In a frenzied world full of injustices perceived and real, Yom Kippur allows us to take a step back and re-evaluate. It’s a chance to make amends and to start anew: to repair brokenness within ourselves, in our relationships and out in the world.
Instead of asking your child, “Did you hit your sister? Did you take your brother’s toy?” reframe the interaction so that you’re modeling forgiveness for your kids, suggests Cameron. Think about what you did that might warrant forgiveness, and ask for it, whether it’s playing too much on your iPhone at dinner or snapping too much when the kids are rushing off to school. Kids need to know what it feels like to be on the receiving end of apologies too.

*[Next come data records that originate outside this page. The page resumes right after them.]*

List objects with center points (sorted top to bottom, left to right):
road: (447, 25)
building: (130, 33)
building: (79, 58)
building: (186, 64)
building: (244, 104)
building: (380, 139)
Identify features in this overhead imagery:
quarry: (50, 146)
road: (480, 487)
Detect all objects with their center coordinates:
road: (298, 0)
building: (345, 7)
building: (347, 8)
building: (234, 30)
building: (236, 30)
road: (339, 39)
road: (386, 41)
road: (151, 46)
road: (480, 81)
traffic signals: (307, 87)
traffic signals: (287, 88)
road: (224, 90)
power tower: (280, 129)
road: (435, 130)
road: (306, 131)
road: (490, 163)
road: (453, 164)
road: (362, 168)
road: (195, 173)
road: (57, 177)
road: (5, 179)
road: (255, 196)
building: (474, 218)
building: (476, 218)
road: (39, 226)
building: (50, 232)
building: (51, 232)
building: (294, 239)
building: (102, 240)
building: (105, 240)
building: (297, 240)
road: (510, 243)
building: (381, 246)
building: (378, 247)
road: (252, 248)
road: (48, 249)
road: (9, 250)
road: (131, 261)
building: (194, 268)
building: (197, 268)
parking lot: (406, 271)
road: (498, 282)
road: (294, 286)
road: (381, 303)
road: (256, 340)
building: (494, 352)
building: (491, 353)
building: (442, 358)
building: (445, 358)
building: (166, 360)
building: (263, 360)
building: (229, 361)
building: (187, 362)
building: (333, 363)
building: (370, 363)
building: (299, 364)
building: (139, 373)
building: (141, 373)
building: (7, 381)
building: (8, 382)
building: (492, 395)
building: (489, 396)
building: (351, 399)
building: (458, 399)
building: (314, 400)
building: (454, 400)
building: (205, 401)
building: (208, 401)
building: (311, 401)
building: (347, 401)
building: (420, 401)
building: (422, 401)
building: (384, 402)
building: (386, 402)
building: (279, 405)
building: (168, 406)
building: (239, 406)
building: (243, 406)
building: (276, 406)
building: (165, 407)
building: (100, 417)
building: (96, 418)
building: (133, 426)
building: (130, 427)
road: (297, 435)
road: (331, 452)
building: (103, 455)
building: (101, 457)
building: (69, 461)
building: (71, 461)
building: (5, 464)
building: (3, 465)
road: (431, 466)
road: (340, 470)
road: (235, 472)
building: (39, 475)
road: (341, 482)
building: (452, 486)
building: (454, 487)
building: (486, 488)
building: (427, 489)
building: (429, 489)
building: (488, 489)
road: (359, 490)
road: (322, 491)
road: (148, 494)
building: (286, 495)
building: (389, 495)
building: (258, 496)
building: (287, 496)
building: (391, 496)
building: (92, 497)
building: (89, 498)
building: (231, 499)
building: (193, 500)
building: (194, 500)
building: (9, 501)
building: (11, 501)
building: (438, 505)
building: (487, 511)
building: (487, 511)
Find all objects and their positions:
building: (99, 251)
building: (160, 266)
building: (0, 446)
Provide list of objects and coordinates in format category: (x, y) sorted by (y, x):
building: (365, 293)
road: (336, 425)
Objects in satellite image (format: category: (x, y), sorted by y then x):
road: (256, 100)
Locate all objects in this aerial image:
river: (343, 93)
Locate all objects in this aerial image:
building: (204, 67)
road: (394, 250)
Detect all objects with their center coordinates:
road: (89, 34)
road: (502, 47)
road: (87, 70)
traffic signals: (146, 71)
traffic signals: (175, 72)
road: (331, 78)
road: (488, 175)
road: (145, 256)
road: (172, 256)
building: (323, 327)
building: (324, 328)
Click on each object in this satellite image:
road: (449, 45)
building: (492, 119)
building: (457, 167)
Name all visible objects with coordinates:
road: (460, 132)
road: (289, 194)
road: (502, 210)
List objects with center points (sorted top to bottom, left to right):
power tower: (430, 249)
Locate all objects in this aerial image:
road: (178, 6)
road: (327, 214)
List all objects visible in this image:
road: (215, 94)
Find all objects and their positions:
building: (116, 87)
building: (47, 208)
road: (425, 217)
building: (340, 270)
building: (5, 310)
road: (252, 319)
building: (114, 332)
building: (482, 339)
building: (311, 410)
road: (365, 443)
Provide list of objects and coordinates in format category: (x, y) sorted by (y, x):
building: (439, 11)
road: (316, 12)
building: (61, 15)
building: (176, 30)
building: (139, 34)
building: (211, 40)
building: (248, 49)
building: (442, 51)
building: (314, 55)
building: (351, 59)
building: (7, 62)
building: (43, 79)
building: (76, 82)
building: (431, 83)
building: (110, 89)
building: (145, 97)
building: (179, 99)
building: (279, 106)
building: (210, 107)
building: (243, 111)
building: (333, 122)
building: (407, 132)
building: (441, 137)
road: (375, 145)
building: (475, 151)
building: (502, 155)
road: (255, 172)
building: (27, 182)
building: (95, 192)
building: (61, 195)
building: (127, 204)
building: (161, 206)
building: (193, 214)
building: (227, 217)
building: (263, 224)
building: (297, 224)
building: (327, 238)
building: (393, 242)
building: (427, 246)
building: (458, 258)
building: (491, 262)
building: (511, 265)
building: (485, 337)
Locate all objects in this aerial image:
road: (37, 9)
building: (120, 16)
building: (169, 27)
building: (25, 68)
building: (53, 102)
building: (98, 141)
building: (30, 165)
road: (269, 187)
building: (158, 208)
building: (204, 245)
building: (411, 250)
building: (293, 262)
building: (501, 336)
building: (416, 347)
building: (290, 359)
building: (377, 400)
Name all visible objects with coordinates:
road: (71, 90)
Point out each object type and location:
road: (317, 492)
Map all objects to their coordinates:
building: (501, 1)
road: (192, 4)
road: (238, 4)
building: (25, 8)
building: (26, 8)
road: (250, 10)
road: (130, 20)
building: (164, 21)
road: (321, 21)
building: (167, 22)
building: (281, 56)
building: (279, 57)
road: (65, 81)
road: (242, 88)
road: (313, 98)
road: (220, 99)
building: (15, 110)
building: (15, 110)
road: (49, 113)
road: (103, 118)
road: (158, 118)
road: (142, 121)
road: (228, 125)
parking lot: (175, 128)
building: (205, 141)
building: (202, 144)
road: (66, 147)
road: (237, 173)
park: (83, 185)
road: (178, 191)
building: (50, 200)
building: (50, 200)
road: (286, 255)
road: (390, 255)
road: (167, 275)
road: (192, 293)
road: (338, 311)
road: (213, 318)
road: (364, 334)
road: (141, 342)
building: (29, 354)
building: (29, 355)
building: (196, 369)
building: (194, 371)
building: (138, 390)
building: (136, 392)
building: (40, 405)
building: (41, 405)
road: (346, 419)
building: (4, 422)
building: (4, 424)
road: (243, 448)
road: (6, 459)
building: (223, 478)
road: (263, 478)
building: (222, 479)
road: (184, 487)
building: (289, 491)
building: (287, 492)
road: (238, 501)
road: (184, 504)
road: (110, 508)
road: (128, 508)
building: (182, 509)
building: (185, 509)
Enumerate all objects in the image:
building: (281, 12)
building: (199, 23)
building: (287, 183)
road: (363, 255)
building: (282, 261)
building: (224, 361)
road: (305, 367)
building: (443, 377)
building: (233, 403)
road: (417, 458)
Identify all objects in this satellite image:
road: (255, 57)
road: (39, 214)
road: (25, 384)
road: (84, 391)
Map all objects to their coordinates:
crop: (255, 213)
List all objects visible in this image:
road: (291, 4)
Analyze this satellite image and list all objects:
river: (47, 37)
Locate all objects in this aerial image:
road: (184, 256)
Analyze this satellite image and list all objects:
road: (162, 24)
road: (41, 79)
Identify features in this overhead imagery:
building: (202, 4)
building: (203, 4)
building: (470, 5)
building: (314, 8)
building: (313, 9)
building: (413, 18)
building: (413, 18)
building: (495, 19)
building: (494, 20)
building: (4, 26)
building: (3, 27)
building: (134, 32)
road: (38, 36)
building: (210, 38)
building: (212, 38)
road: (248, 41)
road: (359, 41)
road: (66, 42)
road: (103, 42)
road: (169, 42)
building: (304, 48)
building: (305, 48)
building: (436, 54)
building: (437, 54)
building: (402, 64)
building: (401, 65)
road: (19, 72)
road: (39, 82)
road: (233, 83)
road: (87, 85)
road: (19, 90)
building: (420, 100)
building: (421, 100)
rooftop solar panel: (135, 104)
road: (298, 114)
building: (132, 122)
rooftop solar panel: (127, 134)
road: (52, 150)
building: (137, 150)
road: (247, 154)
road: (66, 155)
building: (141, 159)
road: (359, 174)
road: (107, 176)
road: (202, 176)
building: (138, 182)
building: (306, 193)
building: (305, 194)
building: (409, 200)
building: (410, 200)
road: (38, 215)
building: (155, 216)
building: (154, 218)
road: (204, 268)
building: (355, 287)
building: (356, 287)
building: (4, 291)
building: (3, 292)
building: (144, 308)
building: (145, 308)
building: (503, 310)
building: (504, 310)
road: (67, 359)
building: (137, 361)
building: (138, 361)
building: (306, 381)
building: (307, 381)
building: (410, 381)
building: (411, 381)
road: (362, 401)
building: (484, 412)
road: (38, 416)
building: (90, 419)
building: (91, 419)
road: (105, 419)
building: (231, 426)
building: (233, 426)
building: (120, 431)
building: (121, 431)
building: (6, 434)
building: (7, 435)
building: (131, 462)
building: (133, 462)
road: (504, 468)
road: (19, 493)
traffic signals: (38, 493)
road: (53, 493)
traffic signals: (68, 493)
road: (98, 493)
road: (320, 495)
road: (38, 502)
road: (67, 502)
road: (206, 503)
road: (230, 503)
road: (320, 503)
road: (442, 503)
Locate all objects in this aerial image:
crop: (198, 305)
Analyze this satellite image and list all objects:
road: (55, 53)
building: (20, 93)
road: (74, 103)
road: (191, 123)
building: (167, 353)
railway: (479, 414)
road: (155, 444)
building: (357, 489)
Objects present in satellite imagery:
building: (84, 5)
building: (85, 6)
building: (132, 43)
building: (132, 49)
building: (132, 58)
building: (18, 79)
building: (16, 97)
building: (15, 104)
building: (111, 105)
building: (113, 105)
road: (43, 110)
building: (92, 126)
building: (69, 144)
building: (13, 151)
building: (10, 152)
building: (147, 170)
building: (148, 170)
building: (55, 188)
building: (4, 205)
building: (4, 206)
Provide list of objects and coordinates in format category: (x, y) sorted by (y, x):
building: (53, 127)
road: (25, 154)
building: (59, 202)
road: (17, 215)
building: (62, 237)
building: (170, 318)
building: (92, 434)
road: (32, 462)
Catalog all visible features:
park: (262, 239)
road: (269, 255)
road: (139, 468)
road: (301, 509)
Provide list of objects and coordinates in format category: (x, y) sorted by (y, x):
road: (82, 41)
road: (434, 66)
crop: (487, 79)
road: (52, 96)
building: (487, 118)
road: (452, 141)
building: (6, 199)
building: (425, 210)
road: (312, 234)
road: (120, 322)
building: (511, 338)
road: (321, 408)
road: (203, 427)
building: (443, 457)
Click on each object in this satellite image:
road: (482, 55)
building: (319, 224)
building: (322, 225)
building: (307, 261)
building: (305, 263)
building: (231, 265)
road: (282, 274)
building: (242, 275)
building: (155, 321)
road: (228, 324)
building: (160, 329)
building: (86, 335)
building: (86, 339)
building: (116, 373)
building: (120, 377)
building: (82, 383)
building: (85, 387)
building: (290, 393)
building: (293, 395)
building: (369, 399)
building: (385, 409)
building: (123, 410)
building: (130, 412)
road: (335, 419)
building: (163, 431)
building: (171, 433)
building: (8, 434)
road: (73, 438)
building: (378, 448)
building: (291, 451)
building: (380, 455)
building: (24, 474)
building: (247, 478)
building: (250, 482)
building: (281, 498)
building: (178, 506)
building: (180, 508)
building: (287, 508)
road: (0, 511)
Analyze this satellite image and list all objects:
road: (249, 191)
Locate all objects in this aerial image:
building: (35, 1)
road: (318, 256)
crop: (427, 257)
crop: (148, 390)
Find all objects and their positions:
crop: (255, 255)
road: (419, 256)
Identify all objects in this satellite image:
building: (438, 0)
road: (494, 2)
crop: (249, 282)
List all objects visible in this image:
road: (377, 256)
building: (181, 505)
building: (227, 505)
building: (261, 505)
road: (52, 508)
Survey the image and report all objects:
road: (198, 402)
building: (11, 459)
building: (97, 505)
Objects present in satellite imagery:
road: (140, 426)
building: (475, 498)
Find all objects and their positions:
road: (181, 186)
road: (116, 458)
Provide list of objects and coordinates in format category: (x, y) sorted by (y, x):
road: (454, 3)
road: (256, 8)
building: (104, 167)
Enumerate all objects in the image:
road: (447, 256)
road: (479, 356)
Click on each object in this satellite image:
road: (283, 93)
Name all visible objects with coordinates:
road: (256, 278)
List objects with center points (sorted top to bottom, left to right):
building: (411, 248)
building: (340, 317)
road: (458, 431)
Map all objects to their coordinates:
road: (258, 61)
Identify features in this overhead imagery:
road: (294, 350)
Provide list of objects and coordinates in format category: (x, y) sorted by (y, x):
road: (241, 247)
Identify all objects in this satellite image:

Kids are literal, Cameron says, and they might not grasp or remember a drama that happened three months ago. Ask them to contemplate what happened during, say, the past week.
Instead of asking children to recall a time when they hurt someone, ask them to think about when someone else might have hurt them. Ask, “How would you have made that better? How did it make you feel?” Cameron suggests. Kids do have a great capacity for empathy; reframing it can help them think about how their actions might affect someone else.
There’s no valor in token apologies, says Cameron. While we might think about it on Yom Kippur, it’s important to think about our behavior all year long. “If you don’t change, it doesn’t count,” she says. “Don’t force your child to apologize for something he or she doesn’t mean,” agrees Gubitz. “Dig deeper. Ask, ‘How do you feel? How do you think the other kid felt?’ One of the primary tenets of forgiveness is apologizing and not repeating the behavior. If you avoid it, that’s true repentance. Don’t make the same mistake twice.”
Gubitz likes using the concept of being “bucket dippers” (people who hurt others) or “bucket fillers” (people who help others), familiar phrases for any parents of a kindergartner. (She even uses it in speeches.) This socio-emotional imagery helps kids visualize what it actually looks like to hurt someone.
Explain to kids that sometimes people won’t accept your apology and it’s OK to move on, says Gubitz. You can’t be held to ancient standards. You can’t change the other person’s perception of you; you can only change your own behavior. “I think we’re obligated to go back to someone to apologize and know we might not get forgiveness. At the same time, you need to let people grow and change, and you cannot hold people to their old selves,” she says. At some point, it’s OK to cut your losses.
“As a parent, if you feel guilty, you’re not alone,” says Cameron. Remember to forgive yourself, too, if you’re really doing your best. “There’s no perfection in this game,” she says.